Federal mandates, like the Workforce Innovation and Opportunity Act, have been a huge step in the right direction.
“This law states that vocational rehabilitation services should begin no later than the age of 14,” Beckwith said. “That means children with disabilities are ideally supposed to have access to a range of services that will maximize their ability to graduate with a regular diploma or a certificate that’s employment-related to a particular occupation.”
The US has seen a recent increase in interest in high school vocational and occupational programs that better prepare students for employment options after graduation. These programs are being rolled out for students with disabilities for the same reasons. And, with the current labor shortage plaguing American businesses, the more people leaving high school with a marketable skill under their belts, the better.
“While kids are still in school, they have the opportunity to work and begin to explore occupations and fields that they might be interested in pursuing when they graduate,” Beckwith said. “For employers, that means they have a workforce that has historically had better attendance, lower turnovers, and greater overall dedication to things like customer service or whatever makes that business successful.”
Educating Families and Their Loved Ones on Resources Like ABLE Accounts
When families are focusing nearly all their energy and resources on ensuring their loved ones with disabilities have full and happy lives, it’s hard to find time to locate resources that can make things easier. Oftentimes, families aren’t even aware of services and programs available to them.
TASH’s team helps educate individuals and families on programs like ABLE accounts, tax-free savings accounts created especially for people with disabilities. These accounts help them and their families more easily save and prepare for expenses like education, housing, and transportation.

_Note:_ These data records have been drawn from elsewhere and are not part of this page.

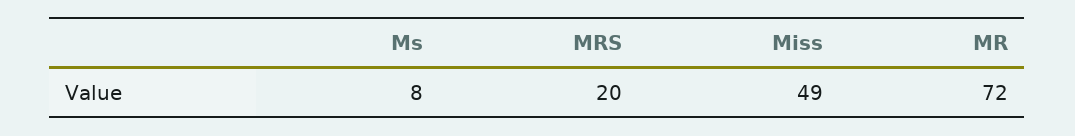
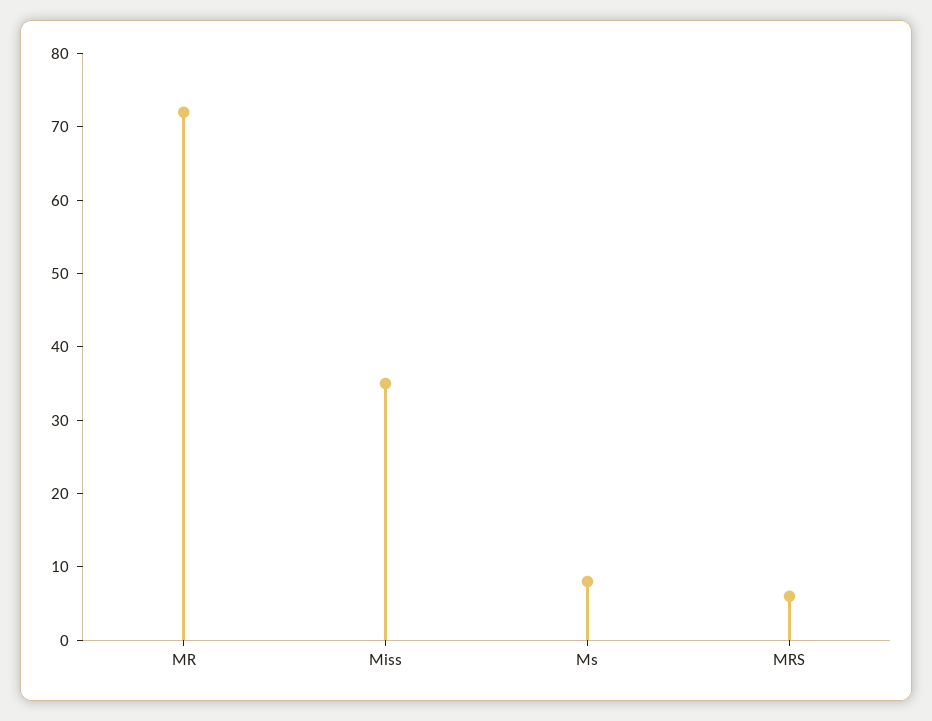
  {
    "Ms": 8,
-   "MRS": 20,
+   "MRS": 5,
-   "Miss": 49,
+   "Miss": 35,
    "MR": 72
  }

“ABLE accounts have been a huge breakthrough with regards to financial planning for families that have members with disabilities,” Beckwith said. “Up until now, if you had any type of supplemental income, you could have no more than $2,000 in an account before your benefits were cut off. Essentially, under this model, in order to be eligible for benefits, you have to remain poor. Money in ABLE accounts doesn’t count toward your benefits, which means that people are now able to more easily make car or mortgage payments and other things.”
ABLE accounts are an excellent resource for families doing their best to save and provide security for their loved ones. Qualified expenses vary, and most people with disabilities are eligible.

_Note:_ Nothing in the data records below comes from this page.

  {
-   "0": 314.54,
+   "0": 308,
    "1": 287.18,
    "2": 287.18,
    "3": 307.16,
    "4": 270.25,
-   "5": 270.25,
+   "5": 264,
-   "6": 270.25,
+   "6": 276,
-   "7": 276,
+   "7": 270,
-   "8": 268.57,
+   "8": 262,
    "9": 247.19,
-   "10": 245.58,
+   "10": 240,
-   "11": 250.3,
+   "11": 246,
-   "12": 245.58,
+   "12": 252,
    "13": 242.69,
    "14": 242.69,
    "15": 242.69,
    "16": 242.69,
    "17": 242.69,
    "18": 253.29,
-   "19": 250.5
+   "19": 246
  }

Everyone Wins When Families are Connected with Communities and Benefits Specialists
Raising a family can be inherently isolating. Between working and tending to the needs of a household, there is little time to network or build alliances. And, when families are doing everything they can to provide for a loved one with a disability, time is even more precious.
It is easy for families in these circumstances to become disconnected. The problem goes beyond simply not knowing where to get services and resources. Social isolation deprives children with disabilities and their families of an engaged environment that benefits everyone, especially those who need community support the most.

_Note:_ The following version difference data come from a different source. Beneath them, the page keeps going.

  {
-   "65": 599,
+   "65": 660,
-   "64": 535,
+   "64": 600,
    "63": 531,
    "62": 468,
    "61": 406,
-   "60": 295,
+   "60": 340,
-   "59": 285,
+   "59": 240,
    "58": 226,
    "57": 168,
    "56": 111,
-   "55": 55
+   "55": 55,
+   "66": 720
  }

“Community is critical to everyone. I’ve met regularly with families who were struggling to provide support,” Beckwith said. “I’ve seen families become increasingly at risk for getting disconnected from their community because of the basic demands of providing care and support for their loved ones. And the day-to-day demands become greater as the needs for their loved ones increase.”
She adds that TASH helps families know that they don’t have to go it alone. The organization understands the commitment and uncompromising love families feel and does everything it can to make sure that people have more time to focus on living happy lives.